The dapplet works at Google search pages. In the tab "all" any content type will be shown, in the tab "video" - only videos.
At the YouTube only video search results are available.
Swarm Gateway is the website allowing any user to upload a small file to Swarm free. We've created the dapplet "Swarm Indexer" to augment this webpage for collecting metadata from user.
Media Downloader is a dapplet created at Liberate Data Week Hackathon. We added the feature which allows you to add video to the index and make it available via Swarm Search dapplet.
Two search engines were verified at the development:
DevianArt's backend containing a huge collection of media content.
https://backend.deviantart.com/rss.xml?q={searchTerms}&offset={startIndex}&limit={count}
Swarm Search server written as a mock of non-developed yet search engine which allows to add files uploaded to Swarm via dapplets working on Swarm Gateway and Media Downloader.
https://swarm-search-server.herokuapp.com/rss?q={searchTerms}&count={count}&offset={startIndex}&type={type?}
Any OpenSearch-compatible search engine can be specified in the dapplet's settings.
The instruction about how to change a search engine in the dapplet's settings is in following video.
- Uploader - an user uploading files to the Swarm.
- Searcher - an user searching something with activated Search Dapplet.
- Indexer Dapplet - augments Swarm Gateway to collect metadata from Uploader.
- Search Dapplet - injects search results in third party websites.
- Search API - a server which proxies the Elasticsearch engine and transforms data to OpenSearch compatible format.
- Elasticsearch - an engine implementing full-text search.
- Swarm Gateway - a website for free files uploading to the Swarm.
- Bee Nodes - Swarm network storing data in a decentralized way.
Bee Nodes
A1: An Uploader (user) attaches a file to the Swarm Gateway and fills out the manifest form for indexing.

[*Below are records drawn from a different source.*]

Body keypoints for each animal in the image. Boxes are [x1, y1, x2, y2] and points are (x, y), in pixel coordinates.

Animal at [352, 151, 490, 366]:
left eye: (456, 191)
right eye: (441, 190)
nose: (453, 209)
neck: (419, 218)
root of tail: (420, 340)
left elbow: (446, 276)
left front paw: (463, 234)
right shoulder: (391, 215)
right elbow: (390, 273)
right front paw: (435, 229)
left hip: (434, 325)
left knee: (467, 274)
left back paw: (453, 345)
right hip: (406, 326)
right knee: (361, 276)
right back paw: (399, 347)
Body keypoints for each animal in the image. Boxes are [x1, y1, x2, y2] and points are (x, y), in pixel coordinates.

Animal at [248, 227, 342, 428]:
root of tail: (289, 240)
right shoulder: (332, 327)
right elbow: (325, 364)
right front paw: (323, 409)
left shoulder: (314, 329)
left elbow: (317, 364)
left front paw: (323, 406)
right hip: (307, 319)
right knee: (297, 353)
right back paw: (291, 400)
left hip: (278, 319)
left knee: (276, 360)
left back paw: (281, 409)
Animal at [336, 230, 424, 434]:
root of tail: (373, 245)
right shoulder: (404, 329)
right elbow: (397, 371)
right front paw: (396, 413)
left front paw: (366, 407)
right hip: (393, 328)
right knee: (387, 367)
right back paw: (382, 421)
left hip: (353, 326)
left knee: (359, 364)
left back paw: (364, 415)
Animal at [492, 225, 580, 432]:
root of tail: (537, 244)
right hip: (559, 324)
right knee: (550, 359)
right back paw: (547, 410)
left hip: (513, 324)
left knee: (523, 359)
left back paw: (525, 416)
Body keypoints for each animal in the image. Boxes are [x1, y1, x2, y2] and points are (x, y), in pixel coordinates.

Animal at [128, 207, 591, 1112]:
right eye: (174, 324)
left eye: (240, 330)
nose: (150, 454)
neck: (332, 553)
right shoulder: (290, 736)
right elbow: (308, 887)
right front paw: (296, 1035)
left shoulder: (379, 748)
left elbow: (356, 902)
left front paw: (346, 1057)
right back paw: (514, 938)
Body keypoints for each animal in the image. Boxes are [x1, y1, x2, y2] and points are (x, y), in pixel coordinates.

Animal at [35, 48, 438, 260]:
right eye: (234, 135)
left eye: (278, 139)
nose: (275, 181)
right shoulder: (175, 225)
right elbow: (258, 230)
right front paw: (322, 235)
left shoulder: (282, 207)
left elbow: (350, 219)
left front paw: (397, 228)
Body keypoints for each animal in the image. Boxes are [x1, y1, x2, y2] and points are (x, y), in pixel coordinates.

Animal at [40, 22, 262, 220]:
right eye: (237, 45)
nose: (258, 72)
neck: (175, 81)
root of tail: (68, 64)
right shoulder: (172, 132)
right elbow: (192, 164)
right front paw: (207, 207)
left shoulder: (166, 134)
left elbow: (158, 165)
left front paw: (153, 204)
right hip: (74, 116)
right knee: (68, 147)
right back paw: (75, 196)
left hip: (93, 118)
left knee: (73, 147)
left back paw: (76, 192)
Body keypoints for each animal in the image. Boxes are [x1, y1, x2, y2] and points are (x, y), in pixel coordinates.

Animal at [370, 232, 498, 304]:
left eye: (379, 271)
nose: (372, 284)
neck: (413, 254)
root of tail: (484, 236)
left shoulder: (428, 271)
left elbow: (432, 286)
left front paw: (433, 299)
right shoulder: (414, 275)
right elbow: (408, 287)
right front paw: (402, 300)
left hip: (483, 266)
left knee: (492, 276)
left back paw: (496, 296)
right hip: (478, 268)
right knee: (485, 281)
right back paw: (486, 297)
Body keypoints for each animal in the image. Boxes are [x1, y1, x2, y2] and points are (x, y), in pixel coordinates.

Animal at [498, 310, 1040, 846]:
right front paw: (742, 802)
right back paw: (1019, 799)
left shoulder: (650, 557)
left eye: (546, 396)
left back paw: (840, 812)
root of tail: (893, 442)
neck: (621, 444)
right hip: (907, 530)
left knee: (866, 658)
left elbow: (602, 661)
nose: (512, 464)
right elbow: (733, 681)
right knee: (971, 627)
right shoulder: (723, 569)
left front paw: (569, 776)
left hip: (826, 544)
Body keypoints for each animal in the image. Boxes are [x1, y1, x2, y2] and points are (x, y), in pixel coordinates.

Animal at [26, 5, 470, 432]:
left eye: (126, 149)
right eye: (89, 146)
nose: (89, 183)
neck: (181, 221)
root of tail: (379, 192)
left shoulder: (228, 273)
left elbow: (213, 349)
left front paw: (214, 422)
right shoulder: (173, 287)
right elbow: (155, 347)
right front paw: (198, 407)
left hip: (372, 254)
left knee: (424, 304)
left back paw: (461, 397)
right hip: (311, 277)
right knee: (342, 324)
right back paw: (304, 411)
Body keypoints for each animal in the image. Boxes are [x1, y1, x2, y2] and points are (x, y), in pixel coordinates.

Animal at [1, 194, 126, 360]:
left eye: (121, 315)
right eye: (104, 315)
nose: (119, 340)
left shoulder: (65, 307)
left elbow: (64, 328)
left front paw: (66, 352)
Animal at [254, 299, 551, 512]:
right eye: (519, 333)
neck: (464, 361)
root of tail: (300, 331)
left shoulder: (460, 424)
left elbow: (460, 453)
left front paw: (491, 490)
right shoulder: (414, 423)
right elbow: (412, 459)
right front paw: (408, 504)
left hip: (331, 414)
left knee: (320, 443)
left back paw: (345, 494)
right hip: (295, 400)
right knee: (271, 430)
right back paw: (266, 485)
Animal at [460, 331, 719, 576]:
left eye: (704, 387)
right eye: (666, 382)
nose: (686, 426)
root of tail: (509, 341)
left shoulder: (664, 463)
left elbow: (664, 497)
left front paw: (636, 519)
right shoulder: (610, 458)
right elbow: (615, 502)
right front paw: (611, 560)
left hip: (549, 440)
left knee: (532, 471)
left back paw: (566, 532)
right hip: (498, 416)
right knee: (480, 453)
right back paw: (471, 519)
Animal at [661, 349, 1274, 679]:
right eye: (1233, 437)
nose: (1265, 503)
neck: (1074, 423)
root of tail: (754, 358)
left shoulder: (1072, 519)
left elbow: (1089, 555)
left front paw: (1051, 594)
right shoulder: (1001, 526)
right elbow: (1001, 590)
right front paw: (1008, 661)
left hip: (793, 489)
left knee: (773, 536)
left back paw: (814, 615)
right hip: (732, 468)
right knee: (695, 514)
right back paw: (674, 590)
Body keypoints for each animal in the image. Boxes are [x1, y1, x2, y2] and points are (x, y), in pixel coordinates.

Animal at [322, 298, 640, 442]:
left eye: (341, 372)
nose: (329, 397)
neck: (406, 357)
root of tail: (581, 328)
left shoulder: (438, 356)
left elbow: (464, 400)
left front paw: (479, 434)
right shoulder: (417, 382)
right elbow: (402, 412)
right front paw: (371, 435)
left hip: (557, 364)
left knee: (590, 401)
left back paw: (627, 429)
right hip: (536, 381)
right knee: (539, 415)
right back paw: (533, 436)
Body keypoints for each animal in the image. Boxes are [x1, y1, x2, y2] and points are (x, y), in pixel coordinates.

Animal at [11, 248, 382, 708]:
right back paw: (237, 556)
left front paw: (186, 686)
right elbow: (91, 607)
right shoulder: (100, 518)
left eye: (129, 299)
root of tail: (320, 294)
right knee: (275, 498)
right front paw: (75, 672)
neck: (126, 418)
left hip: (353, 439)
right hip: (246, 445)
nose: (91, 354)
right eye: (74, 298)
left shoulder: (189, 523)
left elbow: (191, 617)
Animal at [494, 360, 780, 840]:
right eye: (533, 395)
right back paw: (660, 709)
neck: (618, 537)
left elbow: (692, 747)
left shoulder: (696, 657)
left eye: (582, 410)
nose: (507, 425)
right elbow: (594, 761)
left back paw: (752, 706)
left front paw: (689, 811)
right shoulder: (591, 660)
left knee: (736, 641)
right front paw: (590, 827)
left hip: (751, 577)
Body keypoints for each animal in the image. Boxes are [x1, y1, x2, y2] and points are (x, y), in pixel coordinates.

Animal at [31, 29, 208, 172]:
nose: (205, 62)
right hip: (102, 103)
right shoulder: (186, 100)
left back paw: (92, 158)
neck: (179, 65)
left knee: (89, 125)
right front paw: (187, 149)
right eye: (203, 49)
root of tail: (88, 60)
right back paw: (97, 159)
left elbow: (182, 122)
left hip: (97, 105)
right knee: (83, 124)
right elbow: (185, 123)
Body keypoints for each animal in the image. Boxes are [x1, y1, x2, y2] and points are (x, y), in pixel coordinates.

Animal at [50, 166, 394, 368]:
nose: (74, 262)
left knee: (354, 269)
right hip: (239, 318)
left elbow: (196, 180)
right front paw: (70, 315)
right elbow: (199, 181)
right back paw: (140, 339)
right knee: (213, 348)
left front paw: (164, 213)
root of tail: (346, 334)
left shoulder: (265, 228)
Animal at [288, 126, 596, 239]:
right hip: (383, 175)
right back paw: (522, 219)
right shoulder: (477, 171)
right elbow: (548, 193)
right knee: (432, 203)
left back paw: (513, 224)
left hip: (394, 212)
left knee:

A2: Swarm Gateway sends a file to Bee node.
A3: Bee node returns a swarm reference hash.
A4: The Indexer Dapplet intercepts the uploaded file and swarm reference.
A5: The Indexer Dapplet sends file, reference and metadata to the Search Backend.
A6: Search API retranslates the query to Elasticsearch.
B1: Searcher opens the website and sends a query.
B2: Search Dapplet intercepts the entered query from the website.
B3: Search Dapplet sends OpenSearch-compatible query to fetch search results.
B4: Search API receives OpenSearch query and transforms it to ElasticSearch request.
B5: Elasticsearch returns search results in JSON format.
B6: Search API transforms JSON to OpenSearch's XML and returns to the dapplet.
B7: Search Dapplet injects search results to the website.
B8: Searcher can see external search results and open them.
The Search Dapplet uses additional type
parameter to filter search results by content type.
This parameter is not specified by OpenSearch specification and must be implemented by a search server if you want to have content type specific search.
Valid value of this parameter is video
.
/rss?q={searchTerms}&count={count}&offset={startIndex}&type={type?}
This project is designed as monorepo, so NPM Workspaces feature is required to install dependencies.
npm install
To start the development server use command:
npm start
-
Install Elasticsearch by following this official guide
-
Install Ingest Attachment Plugin which allows to search by files content.
-
Create the piplene and add processors that allows searching by file content and removes unused sorces fields.
PUT http://localhost:9200/_ingest/pipeline/attachment
{
"description": "Extract attachment information",
"processors": [
{
"attachment": {
"field": "data",
"target_field": "attachment"
}
},
{
"remove": {
"field": "data"
}
}
]
}
- Create the index
PUT http://localhost:9200/fs_index
- Create
/packages/search-server/.env
file with URL to the Elasticsearch HTTP API and start development!
The URL must ending at slash /
symbol.
ELASTICSEARCH_URL=http://localhost:9200/